Горячее дыхание на шее. Я открыла глаза.
Надо мной стоял дракон, и его ноги ограждали меня, словно колонны храма. Я едва не потеряла сознание снова, но его сернистое дыхание рывком вернуло окружающему миру четкость. Он подтолкнул меня носом и указал в переулок.
— Я проведу тебя туда, — крикнул он таким же кошмарным голосом, что и другой дракон.
Я поднялась, упираясь трясущейся ладонью ему в ногу; она была грубой и крепкой, словно дерево, и неожиданно теплой. Снег под ним таял, превращаясь в кашу.
— Спасибо, саар, — сказала я.
— Ты поняла, что я сказал, или реагируешь на мои предположительные намерения?
Я замерла на месте. Я ведь и вправду поняла, вот только как? Я никогда не учила мутию; мало кто из людей ею занимался. Мне показалось, что безопасней не отвечать, поэтому я молча двинулась к переулку. Он шел за мной; люди спешно убирались с нашего пути.
Переулок оканчивался тупиком и был заставлен бочками, поэтому обезумевшая толпа туда не рвалась, но он все же загородил собой вход. На площади в четком построении появилась королевская стража, при полном параде, с перьями и волынками. Большая часть драконов образовала кольцо вокруг кареты принцессы Дион, прикрывая ее от обезумевших горожан; теперь стража их сменила. Остатки толпы разразились приветственными криками, и если и не порядок, то хотя бы спокойствие удалось восстановить.
Я присела в благодарном реверансе, ожидая, что дракон уйдет. Но он опустил ко мне голову.
— Серафина, — проскрежетал зверь.
Я уставилась на него, изумленная тем, что он знает мое имя. Он уставился на меня в ответ. Его ноздри сочились дымом, взгляд темных глаз был чужим и холодным.
И все же нет, не чужим. В них было что-то знакомое, что-то, что я никак не могла определить. Перед глазами у меня все колыхалось, будто я глядела на него сквозь толщу воды.
— Ничего? — рыкнул он. — Она была так уверена, что сумеет оставить тебе хотя бы одно воспоминание.
Мир потемнел по краям; крики превратились в шипение.

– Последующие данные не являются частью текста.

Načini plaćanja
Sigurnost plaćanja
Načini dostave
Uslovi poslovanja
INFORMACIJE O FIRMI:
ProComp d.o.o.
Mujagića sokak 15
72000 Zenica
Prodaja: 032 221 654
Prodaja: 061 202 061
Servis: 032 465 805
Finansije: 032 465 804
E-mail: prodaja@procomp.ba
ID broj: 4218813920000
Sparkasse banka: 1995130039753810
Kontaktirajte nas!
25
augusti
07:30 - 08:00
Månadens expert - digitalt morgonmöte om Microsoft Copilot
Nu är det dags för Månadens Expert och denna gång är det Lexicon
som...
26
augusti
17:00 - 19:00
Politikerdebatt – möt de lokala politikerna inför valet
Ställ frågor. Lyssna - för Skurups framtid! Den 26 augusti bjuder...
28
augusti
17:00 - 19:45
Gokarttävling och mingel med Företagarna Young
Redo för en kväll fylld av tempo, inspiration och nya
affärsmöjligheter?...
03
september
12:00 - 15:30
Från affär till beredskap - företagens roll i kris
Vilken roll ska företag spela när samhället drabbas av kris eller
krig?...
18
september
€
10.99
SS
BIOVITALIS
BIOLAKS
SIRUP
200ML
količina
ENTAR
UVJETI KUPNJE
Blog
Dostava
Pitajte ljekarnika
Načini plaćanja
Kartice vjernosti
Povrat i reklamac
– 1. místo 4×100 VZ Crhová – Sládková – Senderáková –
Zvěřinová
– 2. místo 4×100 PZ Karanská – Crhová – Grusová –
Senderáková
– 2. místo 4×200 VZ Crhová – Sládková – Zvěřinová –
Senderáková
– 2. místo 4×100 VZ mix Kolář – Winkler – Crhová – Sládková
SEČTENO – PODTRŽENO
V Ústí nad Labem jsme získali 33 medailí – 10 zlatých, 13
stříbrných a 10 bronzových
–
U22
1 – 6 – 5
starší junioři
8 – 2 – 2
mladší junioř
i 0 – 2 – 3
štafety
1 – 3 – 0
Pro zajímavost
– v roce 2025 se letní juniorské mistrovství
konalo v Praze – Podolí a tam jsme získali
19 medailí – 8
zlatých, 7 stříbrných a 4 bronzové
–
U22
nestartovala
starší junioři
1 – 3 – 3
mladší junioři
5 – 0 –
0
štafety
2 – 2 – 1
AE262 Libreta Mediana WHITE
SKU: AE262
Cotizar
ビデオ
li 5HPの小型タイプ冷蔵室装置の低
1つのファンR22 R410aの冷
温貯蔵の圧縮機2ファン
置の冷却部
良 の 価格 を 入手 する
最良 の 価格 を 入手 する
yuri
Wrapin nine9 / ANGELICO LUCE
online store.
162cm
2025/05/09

Я пошатнулась и ничком упала в снег.
Лежу в постели, беременная и огромная. Простыни липкие, меня лихорадит и трясет от тошноты. Орма стоит в другом конце комнаты в пятне солнечного света, глядя из окна в пустоту. Он не слушает. Ерзаю от нетерпения; времени у меня осталось немного.
— Я хочу, чтобы ребенок тебя знал.
— Меня не интересует твое потомство, — говорит он, опустив взгляд на свои ногти. — И я не собираюсь поддерживать связь с этим ничтожеством, твоим мужем, после твоей смерти.
Плачу, не в силах остановиться, но мне стыдно, что он заметит, как расшатался мой самоконтроль. Он сглатывает, скривившись, словно чувствует на языке желчь. Я кажусь ему сейчас чудовищем, знаю, но я люблю его. Возможно, это наш последний шанс поговорить.
— Я оставлю ребенку несколько воспоминаний.
Орма наконец смотрит на меня, в его темных глазах — отрешенность.
— Ты сможешь?
Не знаю наверняка, и у меня нет сил это обсуждать. Корчусь под простынями, пытаясь облегчить режущую боль в нижней части живота.
— Я собираюсь оставить ребенку жемчужину разума.
Орма почесывает тощую шею.
— Полагаю, жемчужина будет содержать воспоминания обо мне. Поэтому ты мне об этом говоришь. Что будет ее раскрывать?
— Твое истинное обличье, — говорю я, слегка задыхаясь, потому что боль усиливается.
Он издает звук, похожий на лошадиное фырканье.
— При каких же это обстоятельствах у ребенка будет возможность увидеть меня в естественной форме?
— Сам решишь, когда будешь готов признать себя дядей. — Резко глотаю ртом воздух, потому что живот сводит жестокой судорогой. Времени едва хватит на то, чтобы создать жемчужину. Я даже не уверена, что мне достанет силы, чтобы сосредоточиться как следует. Говорю Орме так спокойно, как только получается: — Приведи Клода. Скорей. Пожалуйста.
Прости меня, дитя, за всю эту боль. Нет времени ее стирать.
От боли, молнией разрезавшей голову, мои глаза распахнулись. Маурицио держал меня на руках, словно младенца. В нескольких шагах от нас старик Карал выплясывал на снегу диковинный танец. Рыцарь раздобыл где-то копье и, размахивая им, отгонял дракона. Чудовище отступило на площадь, к своей стае.
Нет, не «чудовище». Это был Орма, мой…
Даже мысленно я не могла этого произнести.